In this HackerEarth A Game of Numbers problem solution, You are given an array A of N integers. Now, two functions F(X) and G(X) are defined:

1. F(X) : This is the smallest number Z such that X < Z <= N and A[X] < A[Z]
2. G(X) : This is the smallest number Z such that X < Z <= N and A[X] > A[Z]

Now, you need to find for each index i of this array G(F(i)), where 1 <= i <= N. If such a number does not exist, for particular index i, output 1 as its answer.

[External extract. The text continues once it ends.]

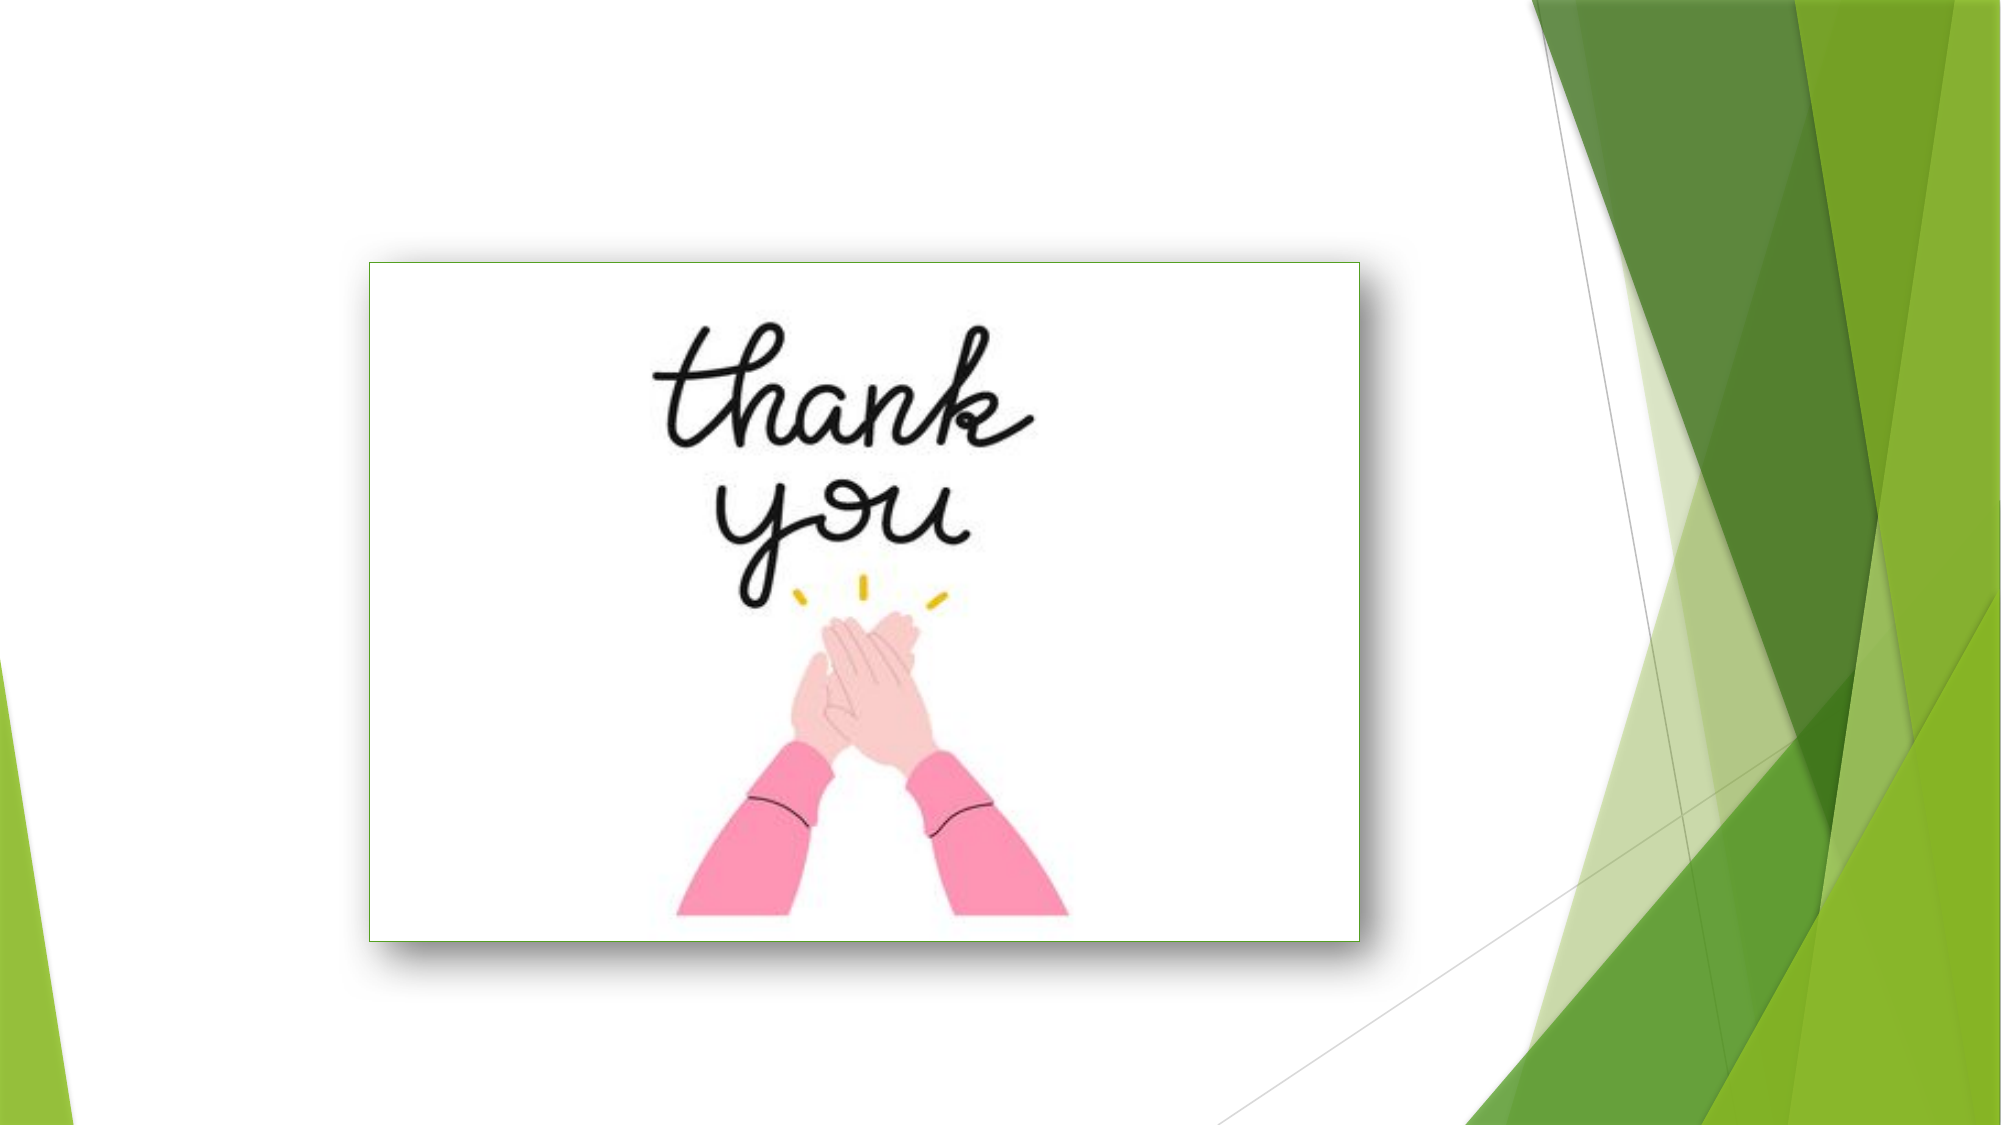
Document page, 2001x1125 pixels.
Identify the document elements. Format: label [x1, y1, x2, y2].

picture [369, 262, 1360, 942]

If such a number does exist, output A[G(F(i))]

HackerEarth A Game of Numbers problem solution.

#include<bits/stdc++.h>
using namespace std;
 
int main()
{

    int n;
    cin>>n;
    
    short int a[n];
    for(int i=0;i<n;i++)cin>>a[i];
    short int next_greater[n], next_smaller[n];
    stack<short int> s1;
    for (short int i=n-1; i>=0; i--)
    {
        while (!s1.empty() && a[s1.top()] <= a[i] )
            s1.pop();
        if (!s1.empty())
            next_greater[i] = s1.top();
        else
            next_greater[i] = -1;

        s1.push(i);
    }

    stack<short int> s2;
    for (short int i=n-1; i>=0; i--)
    {
        while (!s2.empty() && a[s2.top()] >= a[i])
            s2.pop();
        if (!s2.empty())
            next_smaller[i] = s2.top();

        else
            next_smaller[i] = -1;

        s2.push(i);
    }
    
    
    for (short int i=0; i< n; i++)
    {

        if (next_greater[i] != -1 && next_smaller[next_greater[i]] != -1)
            cout << a[next_smaller[next_greater[i]]] <<" ";
        else
            cout<<-1<<" ";
    }
   
    return 0;
}